Stated task 1: Please rewrite the paragraph of the workers' compensation opinion below that begins "The majority holds that no settlement" as a short bulleted list, keeping its main facts.
Stated task 2: In the workers' compensation opinion below, which justices joined Justice Robertson's dissent?

The Workers’ Compensation Act is to be liberally construed in favor of claimants and its purpose is to expedite the settlement of meritorious claims. Art. 8306 § 8(d) requires that a carrier unequivocally admit liability if it hopes to pay an award of attorney’s fees periodically instead of in lump sum. The delaying tactics used here by TEIA in waiting until after the commencement of trial to offer an acceptance of liability, undermined the spirit and purpose of the Workers’ Compensation Act. These actions forced the claimant to undergo the maximum amount of litigation while allowing TEIA to attempt to escape a lump sum *781 attorney’s fee award to the claimant which escape TEIA should only have been allowed if it had timely admitted liability. Such acts are disapproved by this court and we hold therefore that no settlement was reached within the meaning and intent of the statute. The tactics used by TEIA to force the claimant to needlessly litigate her claim fully were sufficiently repugnant to the spirit and purpose of the statute to preclude the finding that a settlement as contemplated by the Compensation Act had occurred at that late date. For these reasons we reverse the judgment of the court of appeals and affirm the judgment of the trial court.

ON MOTION FOR REHEARING

ROBERTSON, Justice, dissenting.

I respectfully dissent. The language of the Workers’ Compensation Act clearly states that “Upon settlement of all cases where the carrier admits liability for the death but a dispute exists as to the proper beneficiary ... attorney’s fees shall be paid periodically and not in a lump sum.” Tex.Rev.Civ.Stat.Ann. art. 8306 § 8(d). Counsel for Mary Stott reiterated both in the trial court and before this Court that TEIA admitted liability for the death benefits and the case was tried only as a dispute between the beneficiaries. This is precisely the situation contemplated by the Act.

The majority holds that no settlement was reached under the Act since TEIA waited until the day of trial to admit liability, and the admission was not “unequivocal”. Nowhere in the statute does the legislature set a time limit at which settlements can be accomplished, nor require an unequivocal admission of liability. This Court cannot, under the guise of liberal construction, read into the Act a provision which is not there. Goldman v. Torres, 161 Tex. 437, 341 S.W.2d 154, 158 (1960). It is undisputed that TEIA in fact admitted liability, albeit at the last moment. For these reasons I would affirm the judgment of the court of appeals directing periodic payment of attorney’s fees.

BARROW and CAMPBELL, JJ., join in this dissent.

Data section:
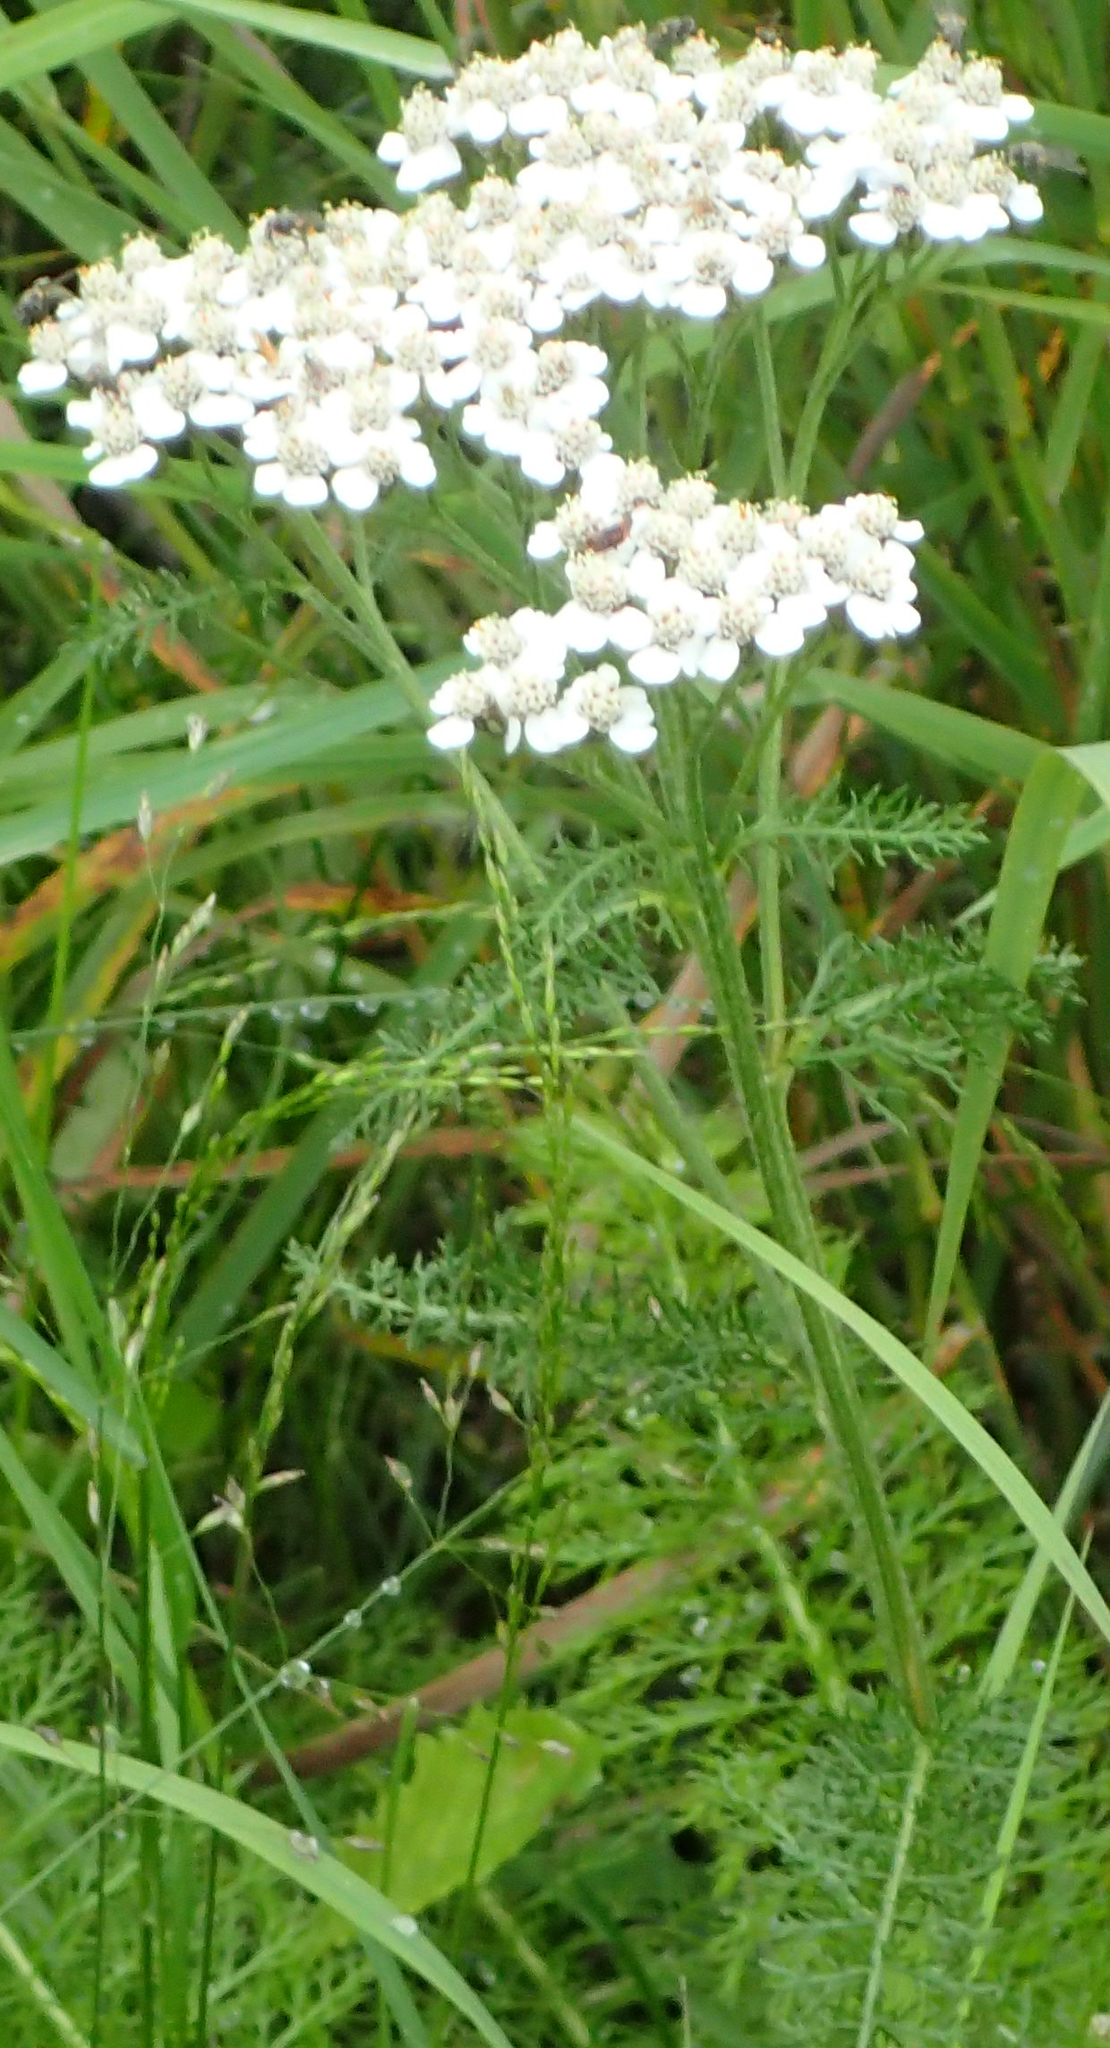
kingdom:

Full response 1:
- The majority holds that no settlement occurred because TEIA admitted liability only on the day of trial, and not unequivocally.
- The statute sets no time limit for settlements and does not require an unequivocal admission of liability.
- Under the guise of liberal construction, the Court cannot read into the Act a provision that is not there (Goldman v. Torres, 161 Tex. 437, 341 S.W.2d 154, 158 (1960)).
- It is undisputed that TEIA admitted liability, though at the last moment.
- The dissent would therefore affirm the court of appeals' judgment directing periodic payment of attorney's fees.

Full response 2: Barrow and Campbell.